Петергофский фонтан «Нептун» тоже был упакован под личным наблюдением доктора Шпангольца. Особо сложными были заботы о постоянной температуре и влажности, чтобы сохранить при транспортировке произведения искусства, как выразился Шпангольц, «оставленные большевиками в беспорядке».
В стенографическом отчете Нюрнбергского процесса записано: «При штабе Альфреда Розенберга существовали специальные команды по изъятию музейных и антикварных ценностей… во главе которых стояли не офицеры, а штатские компетентные лица».
Доктор Шпангольц, бывший сотрудник Дрезденской галереи, и был таким «компетентным лицом».
…21 февраля 1946 года в Нюрнберге перед Международным трибуналом предстал свидетель академик Иосиф Абгарович Орбели, директор государственного Эрмитажа.
Все разрушения в пригородах Ленинграда «носили характер производившихся длительно и постепенно, — говорил академик Орбели, — не в результате какой-нибудь катастрофы… В Павловском дворце целый ряд признаков свидетельствует о том, что ценное имущество, находившееся в этих залах, было вывезено до поджога».
По материалам обвинения и показаниям свидетелей на процессе было установлено: «Батальоном особого назначения Риббентропа и командами штаба Розенберга из Павловского дворца вывезена в Германию ценнейшая дворцовая мебель, созданная по эскизам Воронихина и крупнейших мастеров XVIII века… Со стен сорваны барельефы… сняты даже все ручки и дверные украшения из бронзы и дерева».
То, что не приглянулось «штатским» искусствоведам, грабили солдаты и офицеры.
Уникальные столы, банкетки, комоды были вывезены в частные дома, в комендатуры, канцелярии и блиндажи; вазы и статуэтки солдаты отсылали своим возлюбленным; вместо половиков стелили портреты.
Не все можно было взять целиком, и фашисты выламывали барельефы, срывали бронзу с мраморных каминов, снимали с петель двери с деревянной русской резьбой и инкрустацией.
Павловский парк, воспетый Жуковским, был изрыт дзотами. Мосты и павильоны Камерона, Воронихина, Бренны были взорваны, или разрушены, из ста одиннадцати тысяч деревьев семьдесят тысяч было срублено на дрова и накаты для блиндажей. Росписи и фрески Пьетро Гонзаго, гениального декоратора и рисовальщика, были испещрены циничными надписями.
Последним этапом расправы с дворцом — уже при отступлении — был поджог. Гитлеровцы предприняли специальные меры, чтобы пожар не был погашен. В стены здания заранее были заложены мины: саперы смогли извлечь только из подвалов 240 мин замедленного действия, но отстоять весь дворец не удалось.

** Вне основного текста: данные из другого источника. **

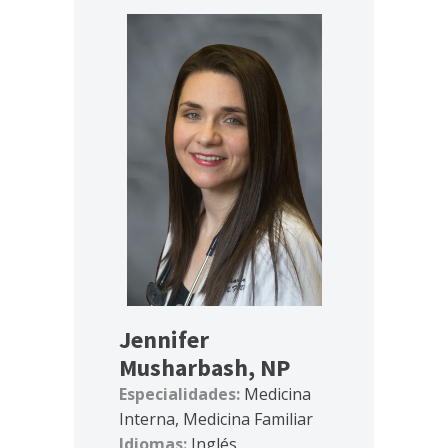
Jennifer
Musharbash, NP
Especialidades:
Medicina
Interna, Medicina Familiar
Idiomas:
Inglés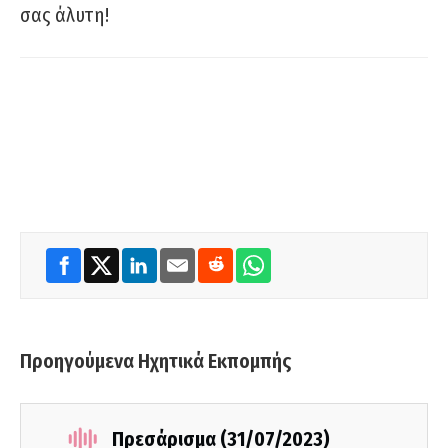
σας άλυτη!
Προηγούμενα Ηχητικά Εκπομπής
Πρεσάρισμα (31/07/2023)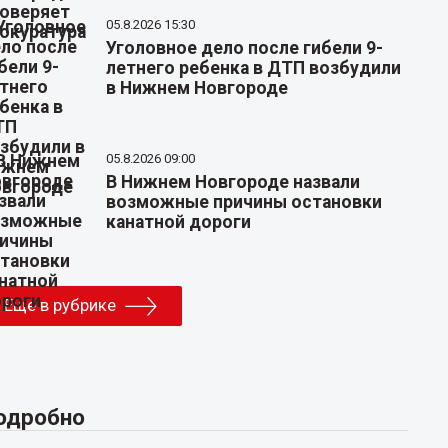
05.8.2026 15:30
Уголовное дело после гибели 9-
летнего ребенка в ДТП возбудили
в Нижнем Новгороде
05.8.2026 09:00
В Нижнем Новгороде назвали
возможные причины остановки
канатной дороги
Еще в рубрике
одробно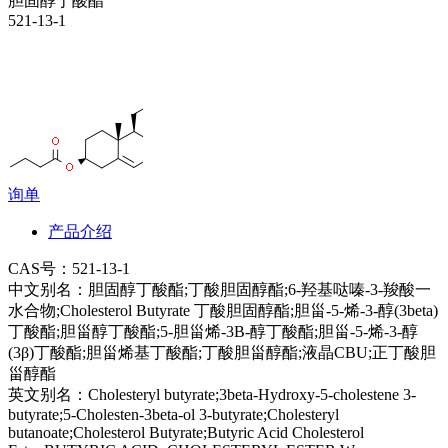
胆固醇丁酸酯
521-13-1
询单
产品介绍
CAS号：
521-13-1
中文别名：
胆固醇丁酸酯;丁酸胆固醇酯;6-羟基哒嗪-3-羧酸一
水合物;Cholesterol Butyrate 丁酸胆固醇酯;胆甾-5-烯-3-醇(3beta)
丁酸酯;胆甾醇丁酸酯;5-胆甾烯-3Β-醇丁酸酯;胆甾-5-烯-3-醇
(3β)丁酸酯;胆甾烯基丁酸酯;丁酸胆甾醇酯;液晶CBU;正丁酸胆
甾醇酯
英文别名：
Cholesteryl butyrate;3beta-Hydroxy-5-cholestene 3-
butyrate;5-Cholesten-3beta-ol 3-butyrate;Cholesteryl
butanoate;Cholesterol Butyrate;Butyric Acid Cholesterol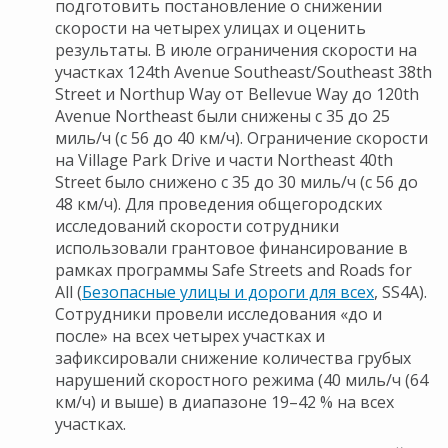
подготовить постановление о снижении
скорости на четырех улицах и оценить
результаты. В июле ограничения скорости на
участках 124th Avenue Southeast/Southeast 38th
Street и Northup Way от Bellevue Way до 120th
Avenue Northeast были снижены с 35 до 25
миль/ч (с 56 до 40 км/ч). Ограничение скорости
на Village Park Drive и части Northeast 40th
Street было снижено с 35 до 30 миль/ч (с 56 до
48 км/ч). Для проведения общегородских
исследований скорости сотрудники
использовали грантовое финансирование в
рамках программы Safe Streets and Roads for
All (
Безопасные улицы и дороги для всех
, SS4A).
Сотрудники провели исследования «до и
после» на всех четырех участках и
зафиксировали снижение количества грубых
нарушений скоростного режима (40 миль/ч (64
км/ч) и выше) в диапазоне 19–42 % на всех
участках.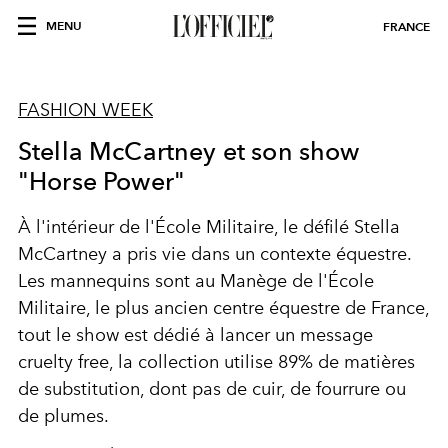
MENU
FRANCE
FASHION WEEK
Stella McCartney et son show
"Horse Power"
À l'intérieur de l'
École Militaire,
le défilé Stella
McCartney a pris vie dans un contexte équestre.
Les mannequins sont au Manège de l'École
Militaire, le plus ancien centre équestre de France,
tout le show est dédié à lancer un message
cruelty free, la collection utilise 89% de matières
de substitution, dont pas de cuir, de fourrure ou
de plumes.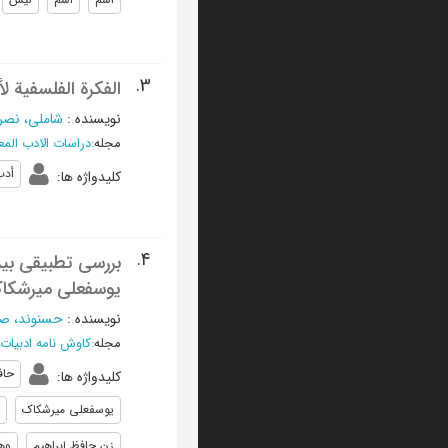
3.
الفکرة الفلسفیة ل
نویسنده
:
شاملی، نصر ا
مجله
:
دراسات الادب المع
أدب
کلیدواژه ها
:
4.
بررسی تطبیقی بیدا
یوسفعلی میرشکا
نویسنده
:
حسنوند، صح
مجله
:
کاوش نامه ادبیات
حاف
کلیدواژه ها
:
یوسفعلی میرشکاک
زن حافظ إبراهيم
وه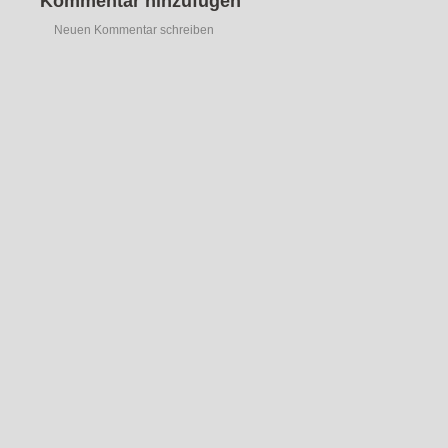
Kommentar hinzufügen
Neuen Kommentar schreiben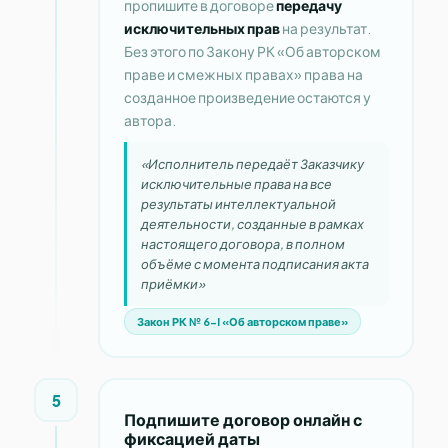
пропишите в договоре
передачу
исключительных прав
на результат.
Без этого по Закону РК «Об авторском
праве и смежных правах» права на
созданное произведение остаются у
автора.
«Исполнитель передаёт Заказчику
исключительные права на все
результаты интеллектуальной
деятельности, созданные в рамках
настоящего договора, в полном
объёме с момента подписания акта
приёмки»
Закон РК № 6-I «Об авторском праве»
5
Подпишите договор онлайн с
фиксацией даты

Пожар бушевал не только в Павловске. В пепелище превращались Петергоф, Гатчина и Пушкин.
С 1956 года Анатолий Михайлович Кучумов стал главным хранителем Павловского дворца.
Некогда, более тридцати пяти лет назад, Кучумов работал в Павловске инвентаризатором; потом много лет был уже хранителем, но в других пригородных дворцах Ленинграда. В сорок четвертом году именно его назначили директором и главным хранителем Центрального хранилища музейных фондов всех пригородных дворцов.
Анатолий Михайлович отправился по следам отступавших немецких дивизий, прошел Псков и Новгород, Латвию и Эстонию, Восточную Пруссию и Германию и за три года собрал огромное количество похищенных портретов и скульптур, мебельных гарнитуров и фарфоровых ваз.
Кучумов был вооружен в своих поисках лишь двумя «инструментами»: разрешением «ходить по частным домам для выявления ценностей, вывезенных из Ленинграда», и собственным безошибочным глазом — необычайной специфической памятью и острым художественным чутьем.
В резиденции рижского гаулейтера он нашел 400 портретов, в солдатских казармах 3 тысячи негативов, воспроизводящих дворцовые залы Павловска, в тартуской ратуше и в частных домах Эстонии, где жили немецкие офицеры, — мебель и ценнейшие портреты и картины, в пакгаузах на Шпрее он обнаружил иконостас знаменитого Софийского собора в Новгороде и там же, в берлинском элеваторе, — засыпанные зерном щиты наборного паркета.
Анатолий Михайлович не только сразу определял художественную ценность найденных вещей, но и устанавливал по памяти, что все до одного из 400 портретов, найденных в Риге, гаулейтер украл из Гатчины, а паркет вывезен именно из Лионского зала Екатерининского дворца.